We walked outside to a statue of Mary. We said a prayer there then walked across the beautiful church property and left. In the car, we proceeded to have conversation about the experience. My husband shared his perspective being a non-Catholic witnessing this Mass. And, of course I was not short of words about mine. I shared with him my thoughts about the first reading. What does it really mean to follow Jesus? I shared my observation that we’ve made that all about religion. But what does it really mean? When I look at His life, I think of one who knew His purpose and followed it. People thought what they thought about it, and He continued to move forward. To me that’s what it means to follow Jesus. It means finding our purpose and following it and letting people think what they think about it. This is no small task, and it goes far beyond religion.
I thought more about William Barlcay’s work. He explained that Jesus is still alive and still very much present. Then he described the tendency of people to look for Him where he is dead. That spoke to me so profoundly. I had to think about what that meant for me.
I reflected more on the Easter Mass and remembered feeling more peace and more clarity as I sat and looked out of the window at nature. I felt more peace when I allowed my feelings to simply exist. I felt more peace when I honored my own experience. I didn’t have to stay and go through the motions when everything in me was saying it’s time to go – when it was clear I was not being fed the way I desired. I realized it actually takes courage to get up and walk out when no one else is. What if that was actually Jesus leading me out? I remembered walking with my husband on the grounds of the church and stream of water flowing through the property. It was clear to me that Jesus is alive in me, in nature, in music. God is alive in my marriage to a man who is Hindu. God is not limited to one religion, one church or a particular circumstance. Most faiths believe that God is unlimited, so why do we limit God to particular religions, parameters or experiences. I know these things, but it is so easy to forget.

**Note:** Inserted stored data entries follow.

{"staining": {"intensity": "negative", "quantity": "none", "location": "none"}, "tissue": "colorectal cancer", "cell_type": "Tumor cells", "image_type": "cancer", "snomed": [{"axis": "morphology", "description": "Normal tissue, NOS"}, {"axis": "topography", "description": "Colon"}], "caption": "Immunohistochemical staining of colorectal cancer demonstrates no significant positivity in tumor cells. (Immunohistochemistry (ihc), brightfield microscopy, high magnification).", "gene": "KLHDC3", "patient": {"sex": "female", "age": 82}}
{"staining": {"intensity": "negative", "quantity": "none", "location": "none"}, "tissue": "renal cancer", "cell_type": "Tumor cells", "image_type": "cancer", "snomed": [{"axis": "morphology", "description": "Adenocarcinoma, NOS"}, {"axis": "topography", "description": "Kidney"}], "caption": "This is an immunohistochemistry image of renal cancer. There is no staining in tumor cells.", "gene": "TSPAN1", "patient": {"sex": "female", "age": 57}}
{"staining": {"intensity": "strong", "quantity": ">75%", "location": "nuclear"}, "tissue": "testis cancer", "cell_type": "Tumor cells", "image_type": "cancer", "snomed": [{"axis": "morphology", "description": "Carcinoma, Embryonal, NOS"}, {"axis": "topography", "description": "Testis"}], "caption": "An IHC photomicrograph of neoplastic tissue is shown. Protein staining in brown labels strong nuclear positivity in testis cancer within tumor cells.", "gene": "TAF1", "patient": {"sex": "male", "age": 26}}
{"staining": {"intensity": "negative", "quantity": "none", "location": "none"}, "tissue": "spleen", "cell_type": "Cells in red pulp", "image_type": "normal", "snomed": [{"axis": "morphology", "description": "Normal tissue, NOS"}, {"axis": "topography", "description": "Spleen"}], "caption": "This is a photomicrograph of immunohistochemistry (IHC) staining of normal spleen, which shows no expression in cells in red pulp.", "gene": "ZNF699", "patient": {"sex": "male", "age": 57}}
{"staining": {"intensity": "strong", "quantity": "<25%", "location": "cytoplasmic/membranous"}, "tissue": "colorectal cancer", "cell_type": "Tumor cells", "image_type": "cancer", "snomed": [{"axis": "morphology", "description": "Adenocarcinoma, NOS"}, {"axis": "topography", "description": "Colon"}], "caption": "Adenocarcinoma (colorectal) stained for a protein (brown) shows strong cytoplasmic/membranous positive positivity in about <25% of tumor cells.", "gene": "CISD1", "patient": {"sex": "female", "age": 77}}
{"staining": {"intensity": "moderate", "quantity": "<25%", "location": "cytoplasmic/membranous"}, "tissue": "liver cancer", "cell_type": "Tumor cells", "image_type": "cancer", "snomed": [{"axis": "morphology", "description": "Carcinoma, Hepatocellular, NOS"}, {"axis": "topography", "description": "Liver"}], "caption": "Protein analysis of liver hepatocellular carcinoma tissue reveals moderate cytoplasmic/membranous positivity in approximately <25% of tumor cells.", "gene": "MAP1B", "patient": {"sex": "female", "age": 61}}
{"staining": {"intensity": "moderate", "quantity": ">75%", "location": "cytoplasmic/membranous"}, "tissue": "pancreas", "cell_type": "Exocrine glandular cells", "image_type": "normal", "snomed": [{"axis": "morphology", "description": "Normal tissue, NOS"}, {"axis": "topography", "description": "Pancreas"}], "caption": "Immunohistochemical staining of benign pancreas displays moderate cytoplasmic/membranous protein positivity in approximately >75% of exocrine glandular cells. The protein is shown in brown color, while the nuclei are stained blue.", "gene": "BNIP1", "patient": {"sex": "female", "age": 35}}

My husband and I arrived home. As we pulled into our driveway on that gorgeous day, three eagles were hovering over our home. I am not even sure I would have believed it myself if I didn’t have my husband as a witness. There they were with open wings soaring so effortlessly in the blue cloudless sky. In many societies, the eagle represents spiritual illumination and connecting to the Greater. Somehow this was confirmation for me. Eagles fly high and have tremendous vision. I couldn’t help but think of the need to rise above routine in order to see clearly. And once again I thought, “What does it really mean to follow Jesus?”